Lovell-Badge told BioWorld International, "Essentially this worked, although it was not as simple as we had hoped it would be. We found that the more expression of Dax1 you had, the more likely you were to get female development, but that this was encouraged by having weaker alleles of Sry present." The team found that increasing expression of Dax1 and decreasing Sry led to female development, while decreasing Dax1 and increasing the strength of Sry led to male development.

The two genes have an antagonistic effect, said Lovell-Badge. "We think that in normal male development in a normal XY individual, you may have a competition between Dax1 and Sry, but Sry always wins. All our evidence points to both Sry and Dax1 acting on the same critical target genes. Sry is trying to turn the secondary male-determining genes on and make sure that they stay on, while Dax1 tries to make sure they stay turned off."

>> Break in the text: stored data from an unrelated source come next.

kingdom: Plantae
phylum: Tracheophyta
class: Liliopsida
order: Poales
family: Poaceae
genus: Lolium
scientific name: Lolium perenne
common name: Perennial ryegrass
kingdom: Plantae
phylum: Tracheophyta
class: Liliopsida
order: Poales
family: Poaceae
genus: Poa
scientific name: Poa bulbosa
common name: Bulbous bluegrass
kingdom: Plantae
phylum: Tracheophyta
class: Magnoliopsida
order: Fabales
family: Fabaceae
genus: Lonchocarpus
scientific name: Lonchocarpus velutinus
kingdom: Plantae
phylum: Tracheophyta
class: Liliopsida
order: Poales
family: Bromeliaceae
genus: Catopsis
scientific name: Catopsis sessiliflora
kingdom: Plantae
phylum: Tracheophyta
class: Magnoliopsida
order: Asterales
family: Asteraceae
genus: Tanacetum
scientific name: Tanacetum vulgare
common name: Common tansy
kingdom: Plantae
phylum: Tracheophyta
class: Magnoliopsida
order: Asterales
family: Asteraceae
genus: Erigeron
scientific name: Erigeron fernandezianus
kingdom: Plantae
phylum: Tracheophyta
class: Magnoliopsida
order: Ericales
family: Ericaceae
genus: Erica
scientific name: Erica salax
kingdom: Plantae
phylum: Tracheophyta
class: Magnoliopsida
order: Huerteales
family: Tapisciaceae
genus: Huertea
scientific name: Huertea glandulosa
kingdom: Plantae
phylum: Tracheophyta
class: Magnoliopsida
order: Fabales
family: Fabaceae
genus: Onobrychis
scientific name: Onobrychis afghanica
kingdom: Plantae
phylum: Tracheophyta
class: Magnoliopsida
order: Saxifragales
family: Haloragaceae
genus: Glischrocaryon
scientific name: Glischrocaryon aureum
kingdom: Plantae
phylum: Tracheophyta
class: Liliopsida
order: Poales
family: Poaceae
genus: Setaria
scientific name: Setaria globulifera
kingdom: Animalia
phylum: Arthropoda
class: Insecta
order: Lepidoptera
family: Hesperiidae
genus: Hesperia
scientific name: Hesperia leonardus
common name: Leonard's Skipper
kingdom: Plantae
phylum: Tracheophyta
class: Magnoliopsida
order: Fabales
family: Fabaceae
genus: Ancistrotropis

The team's next goal is to try to understand the hierarchy of genes on which Sry and Dax1 operate. Lovell-Badge concluded, "Through this work and that of others, we are gradually beginning to build up a picture of early events in sex determination and how these act on subsequent events in differentiation of the testes or ovaries. The sex of the rest of the embryo is dependent on the hormonal output of the gonads, particularly on testosterone in the male. So one important connection to be made is how these primary sex-determining genes eventually have an effect on the steroid-producing cells."